Le dernier livre de Jason Schrier est un manifeste, dont le thème se résume dans son sous-titre : « désastres et reconstruction dans l’industrie du jeu vidéo ». L’auteur, comme à son accoutumée, donne la parole aux développeurs de jeu vidéo.
Quelques grandes figures ont parfois témoigné, mais il s’agit surtout de la grande armée des sans-noms. Ceux qui, même s’ils participent à des titres connus, restent dans l’ombre du grand public. Les différents chapitres visent surtout à évoquer la fin d’un grand nombre de studios et l’impact humain des divers « plans de restructuration ».
Société anonyme
L’intérêt du livre est vraiment d’explorer au plus près les rouages de sociétés telles que 2K, Disney et surtout EA. Inutile de vous dire que certains choix commerciaux ou financiers posent vraiment question. Ces firmes sont décrites comme obnubilées par les titres qui engendreront une « croissance rapide et continue ».
Les studios rentables, mais dont les revenus sont jugés trop peu suffisants, ne sont pas gardés très longtemps. Origin et ses licences de JDR ont ainsi été liquidées, car elles ne généraient que trop peu d’argent. On voit ainsi cette situation se répéter pour des titres pourtant reconnus et ayant plutôt bien fonctionné, comme Epic Mickey ou la Saga Bioshock.
Mais les choix de fermer un studio ou tout du moins d’en liquider la majorité du personnel sont aussi directement liés à la quantité des personnes pour réaliser un triple A. Ce fut ainsi le sort des équipes de Bioshock Infinite. Devenus trop nombreux à la sortie du jeu, les ¾ des développeurs ont été licencié malgré le travail acharné. Et quand un éditeur impose une adaptation mobile avec des microtransactions qui détruisent tout plaisir, le studio et son personnel sont renvoyés sans ménagement.
Un livre Témoin
La majorité des 8 premiers chapitres donne vraiment la part belle aux témoignages des différents acteurs. Pour le coup, Jason Schreier a réalisé de nombreux interviews et utilise certaines déclarations pour compléter son propos. On y suit souvent les pérégrinations de plusieurs acteurs du JV.
Toutes les situations sont d’ailleurs évoquées au sein de grands studios, comme ceux de taille moyenne ou indépendants. Du recrutement au licenciement, toutes les étapes de vie de ces personnes nous sont présentées de manière assez vivante et immersive. L’effondrement de leur emploi et pratiquement de leur vie, est d’autant plus dramatique.
De fait l’importance de ces témoignages est particulièrement forte. Elle ne peut être que conseillée à tous ceux qui s’intéressent à cette industrie. L’envers du décor est souvent particulièrement dur, d’autant qu’il n’est que trop rarement évoqué.

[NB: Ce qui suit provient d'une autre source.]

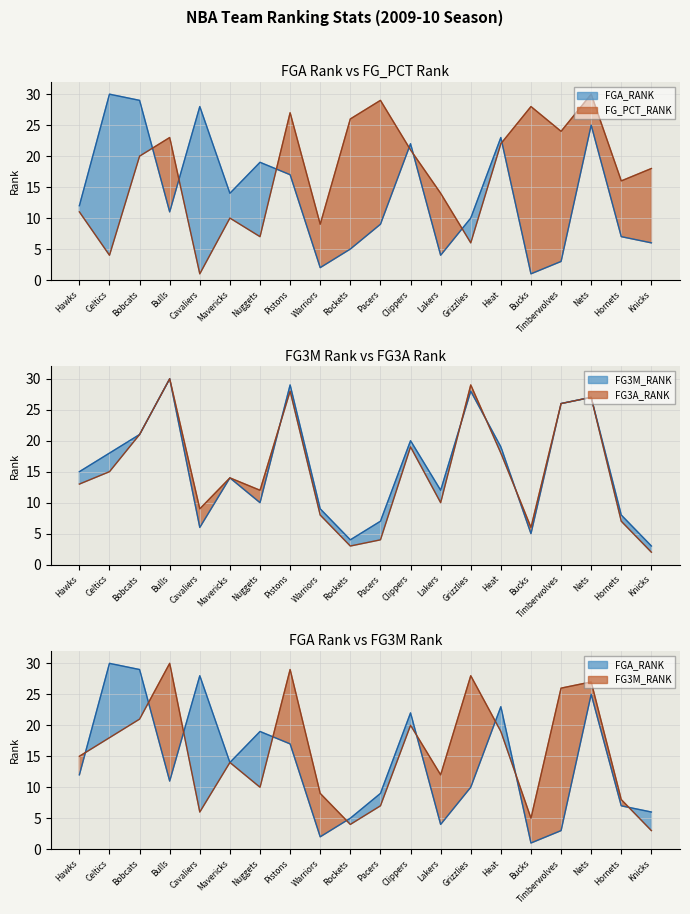

What is the approximate value of FG3M_RANK at Nuggets, to the nearest 5?

10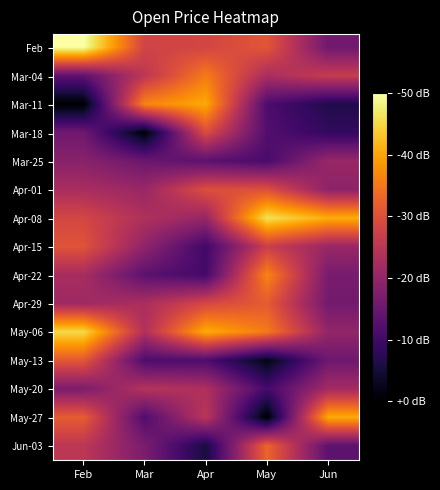

How many distinct data groups are displayed?

15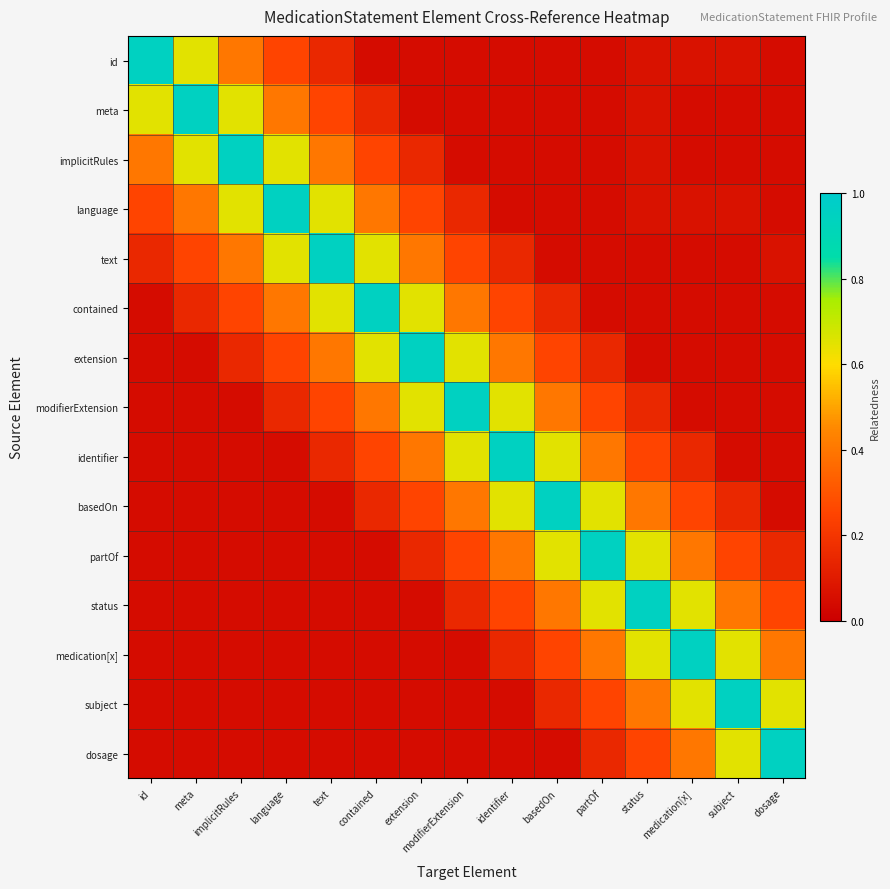

Count the number of data series in this chart.

15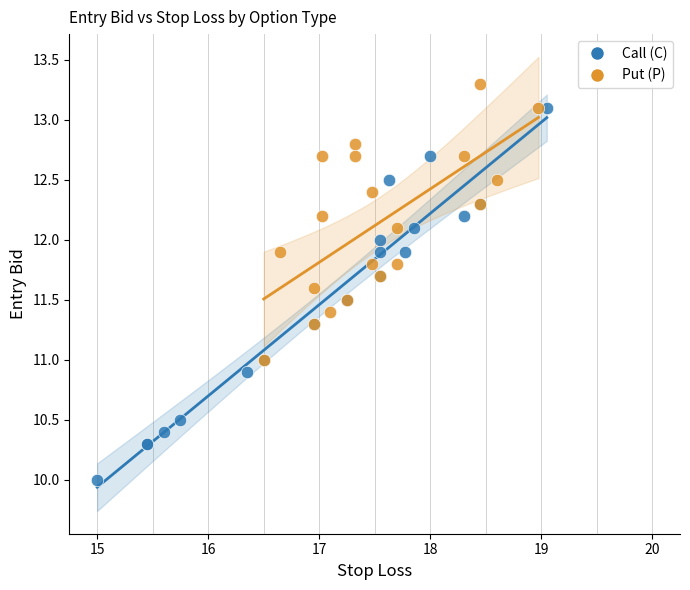

Which series has the widest spread of Y values?

Call (C)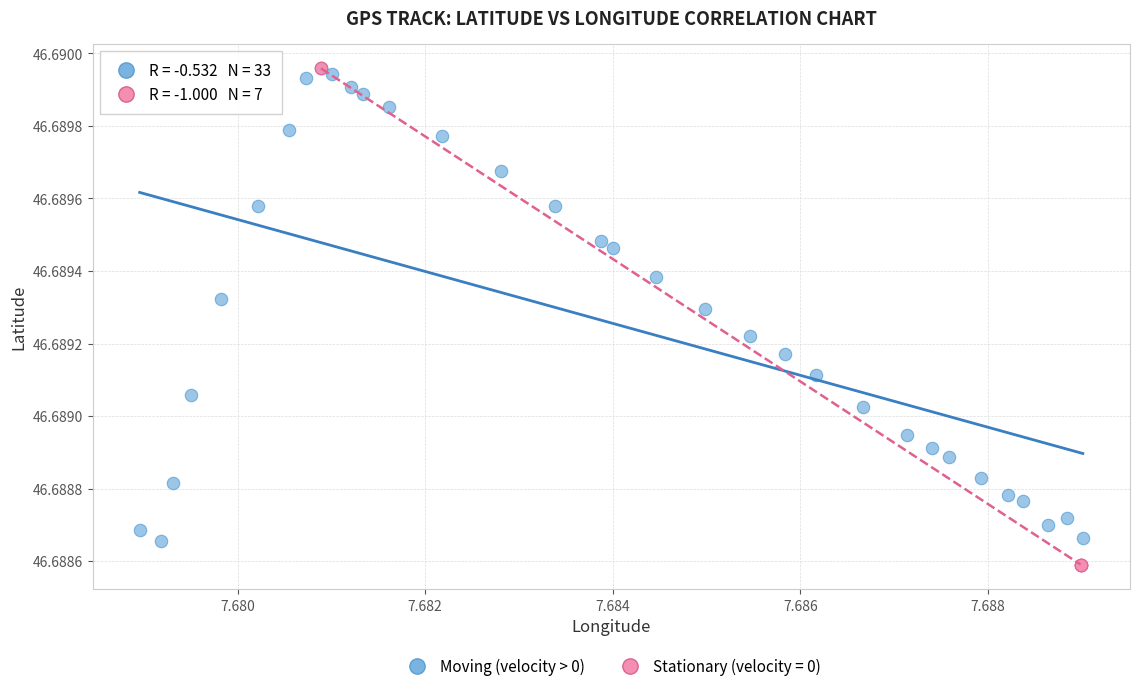

Which series reaches the minimum Y coordinate?

Stationary (velocity = 0)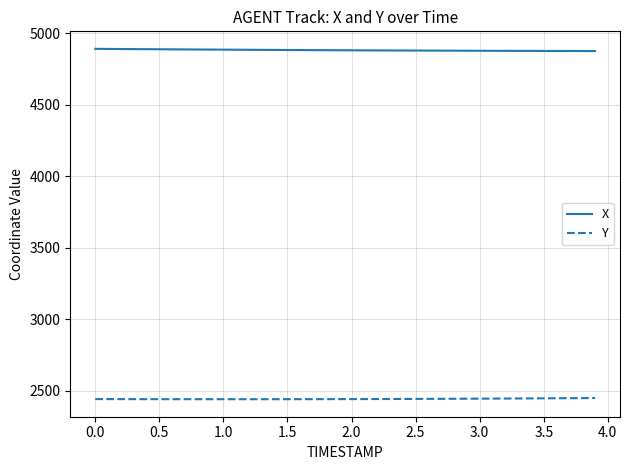

What is the minimum value shown in the chart?

2440.3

Un souffle épique qui manque de profondeur
Pour autant, à rester au plus près des événements, on gagne certes en intensité. Mais on y perd aussi en exactitude. Bien souvent le propos manque de chiffres et de précision. On aurait aimé que soit mis dans la balance les chiffres de ventes, les coûts de revient ou même les salaires eux-mêmes. Le livre évoque régulièrement la perte ou la sauvegarde liées à des négociations de licenciement ou de couverture santé, sans que cela ne soit davantage détaillé.
A un autre moment, les différences salariales entre les États-Unis et la Suède, ou entre un employeur dans une grosse société ou celui chez un développeur indépendant, sont mentionnées sans que tout cela ne soit vraiment étudié. On reste donc, bien trop souvent, au niveau du témoignage subjectif.
Le chapitre IX, faisant office de pistes de solutions, est lui aussi bien léger. Certaines des idées ne semblent par particulièrement viables. Par exemple, l’une d’entre elles se base sur une logique de sous-traitance complète, basée sur des sociétés pérennes. D’autres nous paraissent plus évidentes dans une société Européenne, comme le syndicat ou les conventions collectives, mais sont également à peine esquissées.